Nedamet getirenler için kapı açık bırakıldı mı ki?

İktidara yakın kalemlerin son zamanlarda konuya yaklaşımları tam tersi bir beklentiyi körüklüyor. Bazen ima yoluyla bazen açık açık örgütle irtibatlı kişilerin devlet yönetiminde bulunanların yakınlarında varlıklarını sürdürdükleri ileri sürülüyor.

Hâlâ.

Acaba böyle bir hava devleti yönetenler üzerinde nasıl bir etki yapıyordur?

Son zamanlarda gündemi belirleyen ‘damatlar’ tartışması ister istemez siyasileri mercek altına almayı gerektiriyor.

Muhalefet partileri, CHP ile MHP, yürütülen mücadelede örgütün siyasete uzanan kollarının tasfiyesine dönük hiçbir şey yapılmadığı iddiasındalar. En fazla sorulan soru, “Poliste, yargıda, bürokraside, akademik hayatta, iş dünyasında, medyada kolları olan bir örgüt siyasetle hiç ilgilenmemiş mi, iktidar partisine sızmayı önemsememiş mi?” sorusu oluyor.

Devleti ele geçirmeyi ve bunun için darbe girişiminde bulunmayı yöntem bilen bir örgüt olarak ortaya çıkmadan önce.. yani FETÖ öncesi.. bu örgütün en fazla ilgilendiği alanın siyaset olduğu biliniyor.

Yadırganacak bir durum da yok bunda; Türkiye’de her şey siyasetle başlayıp siyasetle bitiyor çünkü.
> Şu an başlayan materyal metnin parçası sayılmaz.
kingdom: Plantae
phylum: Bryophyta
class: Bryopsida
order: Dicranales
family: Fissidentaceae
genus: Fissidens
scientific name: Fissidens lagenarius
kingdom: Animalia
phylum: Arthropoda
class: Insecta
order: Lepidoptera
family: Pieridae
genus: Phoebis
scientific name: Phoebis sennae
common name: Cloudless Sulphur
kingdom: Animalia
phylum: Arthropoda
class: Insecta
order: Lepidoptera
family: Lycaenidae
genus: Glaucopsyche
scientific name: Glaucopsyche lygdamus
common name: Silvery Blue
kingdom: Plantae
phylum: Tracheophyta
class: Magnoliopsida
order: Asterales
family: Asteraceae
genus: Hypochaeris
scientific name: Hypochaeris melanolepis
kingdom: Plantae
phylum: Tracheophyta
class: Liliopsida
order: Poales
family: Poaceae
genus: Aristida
Toplumun her alanında varlığını hissettiren bir yapıdan söz ediyoruz; o yapının siyasetle yolunun kesişmemesi düşünülemezdi.

Hem de siyasi yelpazenin bütün renkleriyle…

Erbakan’la araları iyi değildi, Bülent Ecevit’le ise…

İktidarla da muhalefetle de… Hatta bazen iktidarda bulunmasına rağmen Necmettin Erbakan ve Refah Partisi ile başı hoş değilken, ‘solcu’ kimliği çok belirgin olan Bülent Ecevit ile ilişki kurulduğu da biliniyor.

Lâfı fazla uzatmayayım: Siyasetçilerin kendilerine oy getireceği hesabıyla böyle bir toplumsal yapıyla ilgilenmeleri doğaldır. Tek bir partiden siyasilerin de değil, oy getireceği hesabıyla kendilerine müsamaha gösteren bütün partilerin kadrolarıyla…

Bu yüzden de, yargılayıp cezalandırma sürecinde, bu işe bir milat getirmek ve öncesini fazla kurcalamamak doğru bir yöntemdir.

Ayrıca yargılamada da, adalet duygusunu zedelemeyecek biçimde, hukuk ilkeleriyle uyumlu davranmak gerekir. Gözaltı süreleri makul tutulmalı, tutukluluk halinin kendisinin cezalandırmaya dönüşmesinden kaçınmalı, güçlü yakını olanların değil her ‘şüpheli’ kişinin şartları uyuyorsa tutuksuz yargılanması sağlanmalıdır.

OHAL’e rağmen bunlar yapılmalı.

Neredeyse bir yılı bulan bir süreçte böylesine temel konuları hâlâ tartışıyor olmamız ise bir garabet.